The Snapwell inserts containing the polarized cell layers were placed between the two half chambers of the VDC (Harvard Apparatus, Cambridge, United Kingdom) and sealed with the provided clamps. DMEM-10 of 3 mL was added to both sides to fill the chamber. As described previously (31), a single bacterial colony was inoculated in pre-reduced BHIS broth and incubated at 37°C for 16 hours in anaerobic conditions. The culture was centrifuged at 5,000 rpm for 5 minutes (Eppendorf 5810R; Eppendorf, Germany), and the bacterial pellet was resuspended in DMEM-10, before being diluted to an OD₆₀₀ of 1.0 and incubated at 37°C in anaerobic conditions for 1 hour.
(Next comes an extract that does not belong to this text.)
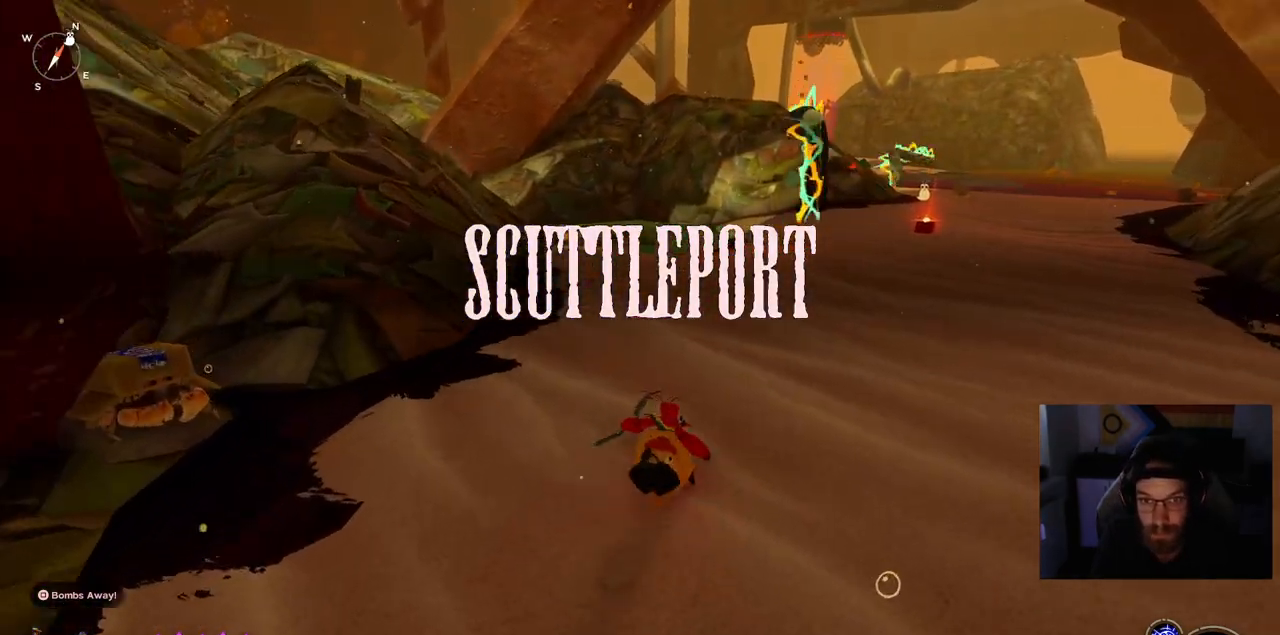
{"dt_ms": 500, "buttons": [], "left_stick": "down-left", "right_stick": "left", "events": [[250, "left_stick", "center"], [300, "right_stick", "left"], [400, "left_stick", "down-left"]]}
Bacterial cultures were added in the anaerobic (apical) chamber such that intestinal epithelial cells were infected with an MOI of 100:1. This chamber was supplied with anaerobic gas mixture (10% CO₂, 10% H₂, 80% N₂; BOC, United Kingdom) and the basolateral compartment with 5% CO₂ and 95% air (BOC, United Kingdom) at a rate of ~1 bubble every 5 seconds. At 3 hours post-infection, the apical media containing C. difficile was removed, the chamber was washed once with phosphate-buffered saline (PBS), and 3 mL of fresh pre-reduced DMEM-10 was added. Chambers were incubated for a further 3–24 hours. The intestinal epithelial cell layers were washed thrice with pre-reduced PBS before being lysed with 1 mL of sterile water. The number of cell-associated bacteria was quantified by performing serial dilutions from the intestinal epithelial cell lysate and determining CFUs on BHIS agar.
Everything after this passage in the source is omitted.